WRITTEN PROBLEM A:
Translate into French the following sentence from the boot loader section: "The first stage is a small machine code binary on the MBR."

SELECTED EXCERPT:

1.2.2. The Boot Loader

This section looks at the default boot loader for the x86 platform, GRUB. Depending on the system's architecture, the boot process may differ slightly. Refer to Section 1.2.2.1, “Boot Loaders for Other Architectures” for a brief overview of non-x86 boot loaders. For more information about configuring and using GRUB, see Chapter 2, The GRUB Boot Loader.
A boot loader for the x86 platform is broken into at least two stages. The first stage is a small machine code binary on the MBR. Its sole job is to locate the second stage boot loader and load the first part of it into memory.
GRUB has the advantage of being able to read ext2 and ext3 [1] partitions and load its configuration file — /boot/grub/grub.conf — at boot time. Refer to Section 2.7, “GRUB Menu Configuration File” for information on how to edit this file.

Note

If upgrading the kernel using the Red Hat User Agent, the boot loader configuration file is updated automatically. More information on Red Hat Network can be found online at the following URL: https://rhn.redhat.com/.
Once the second stage boot loader is in memory, it presents the user with a graphical screen showing the different operating systems or kernels it has been configured to boot. On this screen a user can use the arrow keys to choose which operating system or kernel they wish to boot and press Enter. If no key is pressed, the boot loader loads the default selection after a configurable period of time has passed.

Note

If Symmetric Multi-Processor (SMP) kernel support is installed, more than one option is presented the first time the system is booted. In this situation GRUB displays Red Hat Enterprise Linux (<kernel-version>-smp), which is the SMP kernel, and Red Hat Enterprise Linux (<kernel-version>), which is for single processors.
If any problems occur using the SMP kernel, try selecting the a non-SMP kernel upon rebooting.

DATASET RECORDS:
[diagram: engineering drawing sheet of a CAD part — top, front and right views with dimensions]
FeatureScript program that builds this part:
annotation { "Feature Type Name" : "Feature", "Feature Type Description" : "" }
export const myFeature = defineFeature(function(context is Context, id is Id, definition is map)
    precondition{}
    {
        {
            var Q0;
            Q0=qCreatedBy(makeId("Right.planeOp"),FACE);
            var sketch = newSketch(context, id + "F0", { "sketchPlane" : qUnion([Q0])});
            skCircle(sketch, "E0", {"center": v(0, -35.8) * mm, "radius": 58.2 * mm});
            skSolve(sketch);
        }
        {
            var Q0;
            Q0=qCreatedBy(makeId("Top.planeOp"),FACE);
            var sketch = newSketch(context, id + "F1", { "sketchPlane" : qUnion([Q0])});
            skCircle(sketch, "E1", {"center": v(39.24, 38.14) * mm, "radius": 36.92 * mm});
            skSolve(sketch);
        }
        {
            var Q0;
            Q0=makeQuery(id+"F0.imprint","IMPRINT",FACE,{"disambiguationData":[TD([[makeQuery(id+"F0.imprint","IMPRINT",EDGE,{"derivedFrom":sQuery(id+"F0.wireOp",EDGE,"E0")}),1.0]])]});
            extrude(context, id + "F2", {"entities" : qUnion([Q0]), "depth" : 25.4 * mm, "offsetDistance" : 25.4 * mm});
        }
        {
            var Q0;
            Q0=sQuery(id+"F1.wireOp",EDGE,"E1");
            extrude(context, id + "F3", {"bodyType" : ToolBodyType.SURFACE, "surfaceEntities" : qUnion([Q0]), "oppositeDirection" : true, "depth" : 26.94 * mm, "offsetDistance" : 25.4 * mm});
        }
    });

WRITTEN PROBLEM B:
Identify each line of the listing that contains the string "planeOp", and copy every such line.

COMPLETE OUTPUT A:
La première étape est un petit binaire en code machine situé sur le MBR.

COMPLETE OUTPUT B:
            Q0=qCreatedBy(makeId("Right.planeOp"),FACE);
            Q0=qCreatedBy(makeId("Top.planeOp"),FACE);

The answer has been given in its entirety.